The Publishing Conference that Was Rescheduled and Rearranged

David Wong addresses 40 people at UMD

David Wong addresses 40 people at UMD

So, Architect, Author or Urban Ecologist David Wong of Vancouver BC extended his stay through Monday.

At 9:00, David addressed students in my “Research Methods” course on the complexities of doing historical work for his graphic novel.  In attendance was the university archivist (who also coordinates the Northeast Minnesota Historical Center).  The Center houses a diversity of material, including the St. Louis County Historical Society paper collection.  It was a fascinating exploration of what is invisible in historical research.  For example, people take tons of pictures in their family room; it would be possible to reconstruct a family room from historical pictures.  But who takes a photo of their bathroom?  How would you reconstruct a 1910 bathroom based on photographs?  David faced similar problems in researching Asian-American and Asian-Canadian history.

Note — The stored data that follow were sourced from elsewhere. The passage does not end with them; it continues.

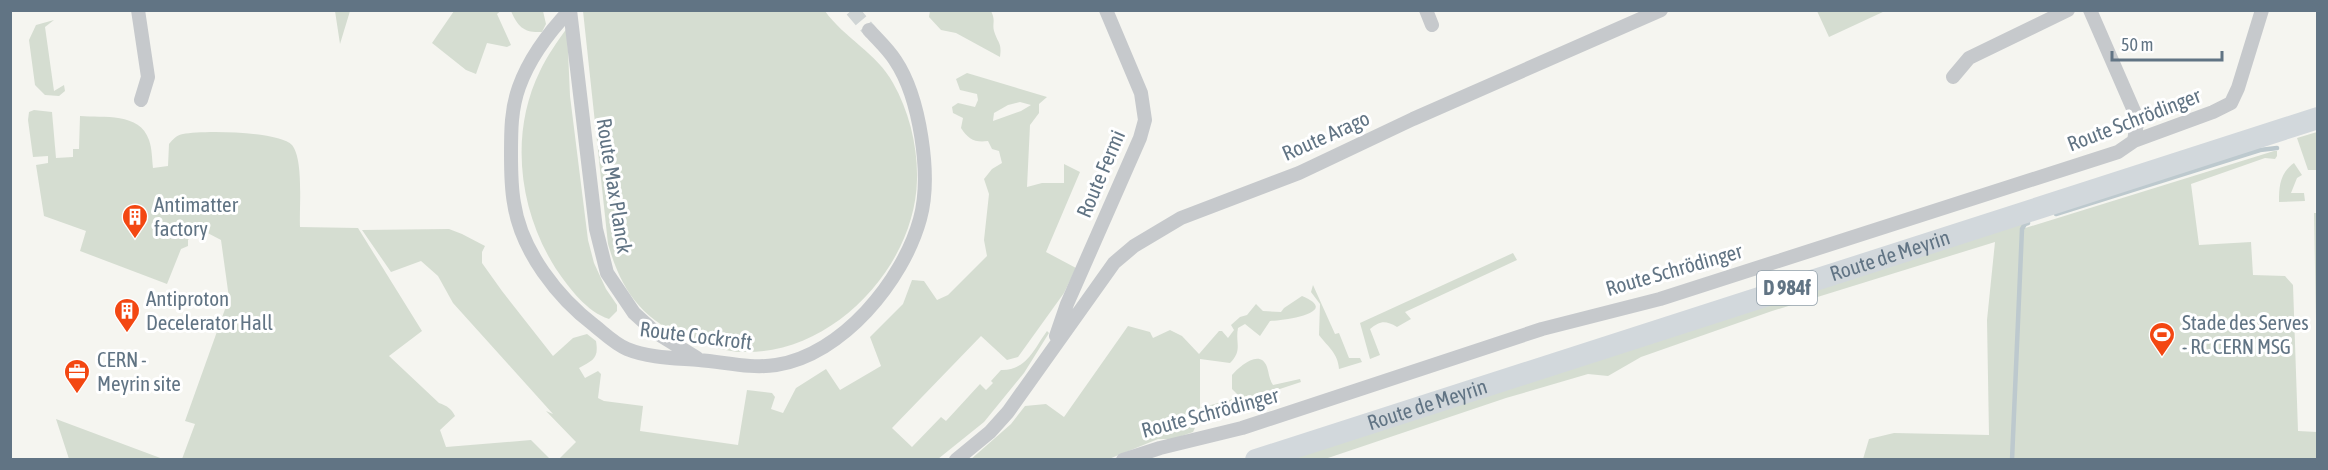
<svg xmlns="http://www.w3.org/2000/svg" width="2328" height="470" viewBox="0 0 2328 470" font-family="'Asap Condensed',sans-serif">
<rect width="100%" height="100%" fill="#f5f5f0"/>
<path fill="#d5ddd1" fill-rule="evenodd" d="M502,10L497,14L511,45L507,47L487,43L476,74L466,70L432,43L454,11Z
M335,11H350L340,44Z
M511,11H543L546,24L542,32C524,33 518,27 511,11Z
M583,11H825C844,38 877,53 893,83C909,111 918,147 917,180C915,267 832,355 743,352C726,352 706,345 690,339C642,320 622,292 608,244Z
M930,11H991C996,21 992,23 994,31C998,44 1002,42 1000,57L956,33L941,30L929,17Z
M1817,11H1885L1829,37Z
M54,20L45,27L54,91L64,85L65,91L59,96L45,95L35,85L29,40L36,25Z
M567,28L570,96L588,240L594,263L606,289L617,305V311L609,319C587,312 569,288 556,269C519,211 509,134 540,71C547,56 557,42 567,28Z
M967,73L1047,97L1039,104V113L1030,125L1027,187L1042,183H1064V164L1080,172L1046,252L1076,268L1064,293L1018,357L1007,360L981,336L892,428L912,447L941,417L946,421L980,384L986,390L993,383L991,381L1001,370C1026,371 1034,349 1047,331L1049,333L1024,373L984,422L938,459H559L576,442L546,411L553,414L453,303L438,276L421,261L391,272L362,230L449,229L462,234L485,246L482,252V263L502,291L553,356L573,338L587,334L596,341C599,359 593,360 579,368L585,378L598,371L601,374L598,398L604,401L643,406L640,431L738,445L747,390L772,393L775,397L771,409L783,413L796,388L826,369L840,390L881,366L870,337L903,304L912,280L924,281L937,300L948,295L987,256L984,240L989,194L984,179L992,169L1002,163L999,151L992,149L988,141C975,143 968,139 961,128L963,118L953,113L952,107L958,103L975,107L978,100L977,94L960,90L956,79ZM1020,102L1031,105L1021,111L993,121L994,113L1008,105Z
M34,110L52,112L56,158L73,157V149H79L80,116C103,118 140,112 149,140C152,148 152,159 153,168L168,166L169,144C173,139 177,135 183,134C203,130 280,131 292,145C304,160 299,208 300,227L358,228L422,331L389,356L439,403C447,406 451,408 455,416L440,430L446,447L531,440L550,459H182L195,424L185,421L229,298L221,240L198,228L188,240V246L181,249L167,284L80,251L86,231L44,216L36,165L48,163V156L33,157L28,120L29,112Z
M2317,132V170H2308L2297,138Z
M2274,151H2277V156L2275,159L2265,158L2191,184L2199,245L2251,242L2253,275L2285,276L2293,285L2298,431L2317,432V459H1863L1869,439L1894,433L1989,435L1987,320L1995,242L1772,311L1641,357L1608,376L1588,374L1506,398L1325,459L1288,460L2023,222L2022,229Z
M2294,163L2302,175L2297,178L2291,193H2304L2305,201L2279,202C2279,186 2280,173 2294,163Z
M2314,213H2318L2317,375Z
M1513,253L1517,260L1405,312L1411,319L1397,327C1385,320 1380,321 1370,329L1380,355L1370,359L1360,323Z
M1313,285L1335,334L1339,333L1349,358H1360L1362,362L1339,369C1338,353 1328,347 1319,335L1320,304L1311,292Z
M1302,296C1343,313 1281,321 1270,321L1260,336L1245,324L1238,328C1235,343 1243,350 1230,363L1200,359V408L1240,397L1232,389V375C1239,367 1260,348 1267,367C1269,373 1269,379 1273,385L1300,379L1301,382L1234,404L1202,413L1193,432L1173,439H1158L1109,459L970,460L1011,424L1025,406L1046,404L1064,417L1128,326L1150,332L1153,338L1170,330L1182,336L1199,354L1219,331H1222L1228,338L1234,330L1231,325L1240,317L1247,315L1256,304L1263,311L1281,312L1284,308Z
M56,419L163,459H69Z"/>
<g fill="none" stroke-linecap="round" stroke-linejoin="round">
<path stroke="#bdc9ce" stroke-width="4.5" d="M2056,214L2260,150L2277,148
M2012,460L2022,229L2025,224L2028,223"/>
<path stroke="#d0d5d5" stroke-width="14" stroke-dasharray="14 7" stroke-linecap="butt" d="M852,10L869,30"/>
<path stroke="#c6c9cc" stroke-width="14" d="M138,10L148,77L141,100
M570,10C549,32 529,59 519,87C511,109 511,131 511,154C511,171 511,187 514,203C521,251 558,298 595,326C605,334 615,344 627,349C649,358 676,358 699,360C725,362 750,369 776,365C842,355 903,281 920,219C932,176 920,97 895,60C888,49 878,40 869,30
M570,10L596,229L607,273L634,313L655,332L697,358
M1426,10L1432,25
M2090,10L2134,111L2137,123L2134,141
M1953,77L1969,58L2068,10
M1056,336L1067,304L1140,138L1145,120L1141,93L1106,10
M956,460L990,432L1008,412L1114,263L1134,246L1181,218L1299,173L1413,119L1661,10
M1123,460L1160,448L1242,428L1542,329L1660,299L2118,152L2134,141L2213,112L2231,103L2238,88L2262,10"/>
<path stroke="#d2d8dc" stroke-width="22" id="s1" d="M1256,460L2318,118"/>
</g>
<defs>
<symbol id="building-pin" viewBox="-11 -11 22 30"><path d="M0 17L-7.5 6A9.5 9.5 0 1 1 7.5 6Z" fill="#f34712" stroke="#fff"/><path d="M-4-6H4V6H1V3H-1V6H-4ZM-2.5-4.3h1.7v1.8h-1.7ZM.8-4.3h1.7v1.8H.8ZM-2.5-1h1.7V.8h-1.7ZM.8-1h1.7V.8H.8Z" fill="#fff"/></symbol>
<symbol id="stadium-pin" viewBox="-11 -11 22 30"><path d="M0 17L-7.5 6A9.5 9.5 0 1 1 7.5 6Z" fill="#f34712" stroke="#fff"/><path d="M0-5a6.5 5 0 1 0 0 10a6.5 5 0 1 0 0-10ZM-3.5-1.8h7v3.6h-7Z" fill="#fff"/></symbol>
<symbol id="office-pin" viewBox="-11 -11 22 30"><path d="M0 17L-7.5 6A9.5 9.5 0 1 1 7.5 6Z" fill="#f34712" stroke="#fff"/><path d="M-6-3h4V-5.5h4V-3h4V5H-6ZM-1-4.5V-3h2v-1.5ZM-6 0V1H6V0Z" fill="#fff"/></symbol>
</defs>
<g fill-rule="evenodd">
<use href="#building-pin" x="120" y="202" width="30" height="40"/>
<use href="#building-pin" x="112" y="296" width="30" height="40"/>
<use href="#stadium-pin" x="2147" y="320" width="30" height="40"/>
<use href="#office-pin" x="62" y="357" width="30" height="40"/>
</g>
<g text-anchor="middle" stroke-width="6" stroke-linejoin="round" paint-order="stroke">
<rect fill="#fff" stroke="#909ea9" stroke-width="1.5" x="1757" y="271" width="60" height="34" rx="4.5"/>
<g font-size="20" font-weight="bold" fill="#617484">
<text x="1787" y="295">D 984f</text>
</g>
<g font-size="21" fill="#617484" stroke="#fff">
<text transform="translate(2134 120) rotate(-21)" y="7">Route Schrödinger</text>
<text transform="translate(1326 136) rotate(-24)" y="7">Route Arago</text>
<text transform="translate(1101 174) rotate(-67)" y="7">Route Fermi</text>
<text transform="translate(614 186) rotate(81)" y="7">Route Max Planck</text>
<text dy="7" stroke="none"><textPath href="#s1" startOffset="666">Route de Meyrin</textPath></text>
<text transform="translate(1674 270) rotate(-16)" y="7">Route Schrödinger</text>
<text transform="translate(696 336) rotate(7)" y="7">Route Cockroft</text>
<text dy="7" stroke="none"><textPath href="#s1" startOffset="180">Route de Meyrin</textPath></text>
<text transform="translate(1210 413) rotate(-15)" y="7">Route Schrödinger</text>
</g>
<g font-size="21" fill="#617484" stroke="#fff" text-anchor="start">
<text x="154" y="212">Antimatter<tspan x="154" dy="24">factory</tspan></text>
<text x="146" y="306">Antiproton<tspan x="146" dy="24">Decelerator Hall</tspan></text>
<text x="2182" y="330">Stade des Serves<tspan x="2182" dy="24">- RC CERN MSG</tspan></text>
<text x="97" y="367">CERN -<tspan x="97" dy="24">Meyrin site</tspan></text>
</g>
</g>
<rect width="2328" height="470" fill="none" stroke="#617484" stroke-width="24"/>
<path d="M2112 51v9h110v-9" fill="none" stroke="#617484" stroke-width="3"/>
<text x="2121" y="51" font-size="18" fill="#617484" stroke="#ffffff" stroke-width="4.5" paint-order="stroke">50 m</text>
</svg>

At 10am, more students joined us (and a faculty member in Education) as David discussed the process of writing and drafting Gold Mountain.  For starters, it was initially titled Iron Chink.  I initially loved this title, taken from this device:

Iron Chink

Iron Chink

I loved this title, but I loved it in the way that I loved the title to the first edition of Michael Fedo’s book about the lynchings.  It forced an encounter with the harshest, darkest aspect of history.  But that’s not good marketing.  This was one of many marketing related changes that reshaped his book — changes in content to appeal to audiences across North America, not just his native Vancouver.  For students, it was a dynamic experience in understanding that writing is not just about “quality” but about tuning your text to the ear of the audience, in some ways, also, the market.

Later, at 11am, Mr. Wong talked about his work with First Nations peoples on an island off the coast of Vancouver as a sustainability expert and architect.  David has both technological and cultural sophistication: he designed one of Metro Vancouver’s first LEED* Gold buildings.  He is currently engaged in the creation of culturally appropriate and healthy homes for First Nations’ (Native American) communities with Ecotrust Canada.  The Green and Culturally Appropriate Building Design Project aims to help guide the building of homes for Nuu-chah-nulth First Nations. The design of the homes will take into account cultural design elements such as the traditional long house design; use of local harvested materials such as cedar; geography, climate and community demographics.  The report is here, and it has lessons for Northeast Minnesota.

To start, David claims that the three-legged stool of sustainability should be popped into the woodchipper.  Technological and economic sustainability stem from social sustainability.  If you work with sustainable communities, you can find the appropriate technological and economic choices to promote total sustainability.

UMD is lucky that David was willing to stick around.  On Friday, 4/19, if the University is still open (6-10″ of snow, I hear, is on the way), there will be another stab at the publishing conference, as well as a lecture by Nathan Johnson on databases and other technologies as both technological innovations as well as cultural and rhetorical reflections.  See you there?